3-Octanone
- Names: Preferred IUPAC name Octan-3-one

Identifiers
- CAS Number: 106-68-3;
- 3D model (JSmol): Interactive image;
- ChEBI: CHEBI:80946;
- ChEMBL: ChEMBL2269087;
- ChemSpider: 215929;
- ECHA InfoCard: 100.003.113
- EC Number: 203-423-0;
- KEGG: C17145;
- PubChem CID: 246728;
- UNII: 79173B4107;
- UN number: 2271
- CompTox Dashboard (EPA): DTXSID3041954 ;

Properties
- Chemical formula: C_{8}H_{16}O
- Molar mass: 128.215 g·mol^{−1}
- Appearance: colorless liquid
- Density: 0.822 g/mL
- Boiling point: 167 to 168 °C (333 to 334 °F; 440 to 441 K)
- Solubility in water: insoluble in water
- Vapor pressure: 2 mmHg (20°C)

Hazards
- Flash point: 59 °C; 138 °F; 332 K
- PEL (Permissible): TWA 25 ppm (130 mg/m^{3})

= 3-Octanone =

3-Octanone is an organic compound with the formula C5H11C(O)C2H5. A colorless fragrant liquid, it is classified as a ketone.
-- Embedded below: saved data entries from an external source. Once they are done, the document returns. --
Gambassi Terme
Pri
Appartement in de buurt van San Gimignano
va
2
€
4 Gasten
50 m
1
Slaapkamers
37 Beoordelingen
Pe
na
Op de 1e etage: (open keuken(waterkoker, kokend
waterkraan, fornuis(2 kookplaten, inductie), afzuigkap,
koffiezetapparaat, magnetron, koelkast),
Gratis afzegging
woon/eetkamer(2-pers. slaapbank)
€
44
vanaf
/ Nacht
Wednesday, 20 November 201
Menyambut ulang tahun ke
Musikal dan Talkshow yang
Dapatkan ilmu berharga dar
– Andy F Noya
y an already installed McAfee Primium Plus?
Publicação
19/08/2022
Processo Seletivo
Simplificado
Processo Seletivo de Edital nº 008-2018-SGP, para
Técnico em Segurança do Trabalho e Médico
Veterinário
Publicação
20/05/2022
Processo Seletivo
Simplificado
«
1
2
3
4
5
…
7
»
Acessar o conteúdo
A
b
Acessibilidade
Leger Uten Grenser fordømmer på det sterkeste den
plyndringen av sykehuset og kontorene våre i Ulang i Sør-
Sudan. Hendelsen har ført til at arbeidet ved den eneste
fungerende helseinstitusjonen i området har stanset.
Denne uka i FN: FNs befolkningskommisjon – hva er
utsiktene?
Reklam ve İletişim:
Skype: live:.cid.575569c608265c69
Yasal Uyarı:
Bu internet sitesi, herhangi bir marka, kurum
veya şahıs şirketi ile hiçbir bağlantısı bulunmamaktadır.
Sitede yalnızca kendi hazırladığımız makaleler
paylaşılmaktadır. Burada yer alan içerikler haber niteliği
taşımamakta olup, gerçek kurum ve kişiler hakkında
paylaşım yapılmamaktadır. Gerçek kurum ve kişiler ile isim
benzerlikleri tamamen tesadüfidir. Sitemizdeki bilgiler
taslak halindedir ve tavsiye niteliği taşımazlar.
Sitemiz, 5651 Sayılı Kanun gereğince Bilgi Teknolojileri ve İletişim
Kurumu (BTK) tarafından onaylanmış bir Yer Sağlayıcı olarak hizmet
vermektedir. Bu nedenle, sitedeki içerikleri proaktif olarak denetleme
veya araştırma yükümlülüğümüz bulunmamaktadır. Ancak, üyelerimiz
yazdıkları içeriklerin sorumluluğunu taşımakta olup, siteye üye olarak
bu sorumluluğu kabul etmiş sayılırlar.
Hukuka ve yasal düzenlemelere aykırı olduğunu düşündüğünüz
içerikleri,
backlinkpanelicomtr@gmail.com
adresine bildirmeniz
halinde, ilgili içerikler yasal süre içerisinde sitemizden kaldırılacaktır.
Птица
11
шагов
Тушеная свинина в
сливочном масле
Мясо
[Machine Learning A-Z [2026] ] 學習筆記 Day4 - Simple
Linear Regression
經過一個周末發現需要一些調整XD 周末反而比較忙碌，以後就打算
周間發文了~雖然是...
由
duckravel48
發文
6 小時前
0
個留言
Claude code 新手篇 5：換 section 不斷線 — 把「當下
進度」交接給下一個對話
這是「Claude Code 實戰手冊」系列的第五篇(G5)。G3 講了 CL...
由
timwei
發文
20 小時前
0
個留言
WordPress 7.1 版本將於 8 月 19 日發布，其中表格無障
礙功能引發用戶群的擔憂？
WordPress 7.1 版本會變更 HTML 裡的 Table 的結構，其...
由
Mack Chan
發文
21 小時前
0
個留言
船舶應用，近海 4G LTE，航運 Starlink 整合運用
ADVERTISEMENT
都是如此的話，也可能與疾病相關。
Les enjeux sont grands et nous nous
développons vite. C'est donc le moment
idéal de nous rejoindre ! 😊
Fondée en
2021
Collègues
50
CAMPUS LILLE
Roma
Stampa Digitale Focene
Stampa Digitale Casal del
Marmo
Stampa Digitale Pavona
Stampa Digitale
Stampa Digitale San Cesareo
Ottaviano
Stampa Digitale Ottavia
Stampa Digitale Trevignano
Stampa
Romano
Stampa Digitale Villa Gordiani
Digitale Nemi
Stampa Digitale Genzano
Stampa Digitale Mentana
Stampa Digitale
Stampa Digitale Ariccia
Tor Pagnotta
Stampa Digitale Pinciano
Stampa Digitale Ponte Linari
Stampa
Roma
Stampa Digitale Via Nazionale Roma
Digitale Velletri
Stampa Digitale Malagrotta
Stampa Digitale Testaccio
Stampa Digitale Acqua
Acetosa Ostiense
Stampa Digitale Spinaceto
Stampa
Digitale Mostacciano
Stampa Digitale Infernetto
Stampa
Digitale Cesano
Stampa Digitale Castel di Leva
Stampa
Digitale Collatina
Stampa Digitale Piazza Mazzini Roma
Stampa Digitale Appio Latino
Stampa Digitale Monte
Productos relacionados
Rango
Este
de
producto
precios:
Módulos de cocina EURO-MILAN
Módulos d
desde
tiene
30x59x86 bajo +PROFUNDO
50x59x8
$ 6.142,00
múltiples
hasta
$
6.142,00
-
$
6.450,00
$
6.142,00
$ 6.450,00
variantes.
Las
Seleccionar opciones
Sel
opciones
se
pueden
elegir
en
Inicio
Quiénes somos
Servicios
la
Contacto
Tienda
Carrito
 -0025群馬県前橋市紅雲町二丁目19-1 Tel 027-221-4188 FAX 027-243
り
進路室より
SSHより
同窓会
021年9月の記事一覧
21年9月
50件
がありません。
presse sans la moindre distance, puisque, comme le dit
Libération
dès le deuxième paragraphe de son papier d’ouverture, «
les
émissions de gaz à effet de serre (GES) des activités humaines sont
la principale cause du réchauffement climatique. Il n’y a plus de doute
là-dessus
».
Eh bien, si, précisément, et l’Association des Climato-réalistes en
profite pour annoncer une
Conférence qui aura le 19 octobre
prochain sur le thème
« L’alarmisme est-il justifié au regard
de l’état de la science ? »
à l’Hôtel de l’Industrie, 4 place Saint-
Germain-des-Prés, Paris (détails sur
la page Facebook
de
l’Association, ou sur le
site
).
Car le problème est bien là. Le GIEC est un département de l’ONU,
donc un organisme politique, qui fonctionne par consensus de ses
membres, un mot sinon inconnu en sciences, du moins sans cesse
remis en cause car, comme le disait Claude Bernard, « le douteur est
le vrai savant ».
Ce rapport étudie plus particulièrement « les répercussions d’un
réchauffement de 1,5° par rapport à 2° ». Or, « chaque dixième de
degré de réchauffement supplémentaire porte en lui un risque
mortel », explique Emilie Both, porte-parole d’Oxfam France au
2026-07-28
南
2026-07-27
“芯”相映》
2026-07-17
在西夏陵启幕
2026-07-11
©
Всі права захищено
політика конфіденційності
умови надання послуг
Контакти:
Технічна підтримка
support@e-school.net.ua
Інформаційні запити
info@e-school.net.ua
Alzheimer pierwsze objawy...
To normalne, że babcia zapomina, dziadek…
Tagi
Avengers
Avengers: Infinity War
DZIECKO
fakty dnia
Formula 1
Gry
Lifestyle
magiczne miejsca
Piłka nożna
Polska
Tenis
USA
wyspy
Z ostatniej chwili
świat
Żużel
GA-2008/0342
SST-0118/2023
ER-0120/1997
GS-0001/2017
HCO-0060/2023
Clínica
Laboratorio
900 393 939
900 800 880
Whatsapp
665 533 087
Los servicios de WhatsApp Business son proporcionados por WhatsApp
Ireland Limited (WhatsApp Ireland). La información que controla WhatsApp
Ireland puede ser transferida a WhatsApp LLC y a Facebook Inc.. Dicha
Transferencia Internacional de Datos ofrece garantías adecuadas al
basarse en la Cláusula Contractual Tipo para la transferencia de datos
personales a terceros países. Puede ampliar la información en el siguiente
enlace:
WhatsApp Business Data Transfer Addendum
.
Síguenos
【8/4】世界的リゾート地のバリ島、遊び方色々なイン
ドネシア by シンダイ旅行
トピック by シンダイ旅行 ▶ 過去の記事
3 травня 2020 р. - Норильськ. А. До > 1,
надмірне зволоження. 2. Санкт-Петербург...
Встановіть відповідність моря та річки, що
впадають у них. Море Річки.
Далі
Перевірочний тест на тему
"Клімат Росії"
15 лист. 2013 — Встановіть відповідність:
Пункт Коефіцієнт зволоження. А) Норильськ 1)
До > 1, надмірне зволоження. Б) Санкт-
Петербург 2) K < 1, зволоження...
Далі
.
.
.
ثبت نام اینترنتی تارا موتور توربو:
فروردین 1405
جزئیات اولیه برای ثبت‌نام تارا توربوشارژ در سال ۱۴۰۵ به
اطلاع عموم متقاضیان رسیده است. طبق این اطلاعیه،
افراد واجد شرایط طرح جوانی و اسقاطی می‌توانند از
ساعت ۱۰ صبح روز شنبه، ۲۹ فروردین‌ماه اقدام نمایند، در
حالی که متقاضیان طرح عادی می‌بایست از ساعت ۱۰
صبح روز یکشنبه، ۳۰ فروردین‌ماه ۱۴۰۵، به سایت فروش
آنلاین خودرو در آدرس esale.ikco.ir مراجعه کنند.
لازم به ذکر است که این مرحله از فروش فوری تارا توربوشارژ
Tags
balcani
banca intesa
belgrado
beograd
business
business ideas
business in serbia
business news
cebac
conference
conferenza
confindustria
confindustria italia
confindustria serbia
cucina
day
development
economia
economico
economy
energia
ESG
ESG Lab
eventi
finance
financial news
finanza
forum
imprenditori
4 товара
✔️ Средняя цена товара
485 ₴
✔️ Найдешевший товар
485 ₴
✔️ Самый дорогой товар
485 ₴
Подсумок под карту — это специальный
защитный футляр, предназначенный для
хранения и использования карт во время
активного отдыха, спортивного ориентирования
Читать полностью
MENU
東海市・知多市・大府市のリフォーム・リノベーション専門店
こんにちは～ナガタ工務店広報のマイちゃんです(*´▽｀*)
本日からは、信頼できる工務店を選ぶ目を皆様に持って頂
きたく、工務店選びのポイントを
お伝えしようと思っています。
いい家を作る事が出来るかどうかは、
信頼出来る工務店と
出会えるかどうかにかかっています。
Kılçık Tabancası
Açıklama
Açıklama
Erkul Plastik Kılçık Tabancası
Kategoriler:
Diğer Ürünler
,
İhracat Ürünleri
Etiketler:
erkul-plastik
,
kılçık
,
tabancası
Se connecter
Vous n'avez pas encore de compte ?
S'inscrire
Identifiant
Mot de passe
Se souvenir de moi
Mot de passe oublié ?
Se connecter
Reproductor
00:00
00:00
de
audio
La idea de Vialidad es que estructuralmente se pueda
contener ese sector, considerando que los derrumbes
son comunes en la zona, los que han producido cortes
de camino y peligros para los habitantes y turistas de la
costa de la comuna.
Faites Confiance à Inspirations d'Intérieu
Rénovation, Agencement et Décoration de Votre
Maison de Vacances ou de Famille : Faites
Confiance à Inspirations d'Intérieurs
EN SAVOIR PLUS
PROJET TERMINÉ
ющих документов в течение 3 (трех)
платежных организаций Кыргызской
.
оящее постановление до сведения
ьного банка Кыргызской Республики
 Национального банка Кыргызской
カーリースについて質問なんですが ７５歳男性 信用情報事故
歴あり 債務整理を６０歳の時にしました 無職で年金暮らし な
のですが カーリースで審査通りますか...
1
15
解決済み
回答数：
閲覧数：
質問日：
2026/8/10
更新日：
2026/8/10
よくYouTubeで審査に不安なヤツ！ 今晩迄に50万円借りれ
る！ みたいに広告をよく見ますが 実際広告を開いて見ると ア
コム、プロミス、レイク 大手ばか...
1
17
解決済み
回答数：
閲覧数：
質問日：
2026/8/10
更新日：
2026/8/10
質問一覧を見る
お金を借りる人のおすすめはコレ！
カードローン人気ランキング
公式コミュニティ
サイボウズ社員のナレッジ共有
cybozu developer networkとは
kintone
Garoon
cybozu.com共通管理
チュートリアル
It is one of three octanones, the others being 2-octanone and 4-octanone.

==Occurrence==
3-Octanone is found in a variety of sources such as plants (such as lavender), herbs (such as rosemary, basil, and thyme), and nectarines. It was also found to be present in Japanese catnip (Schizonepeta tenuifolia) and the pine king bolete (Boletus pinophilus). It is produced by oyster mushrooms as an nematicide to kill roundworms.

==Uses==
3-Octanone is used as a flavor and fragrance ingredient.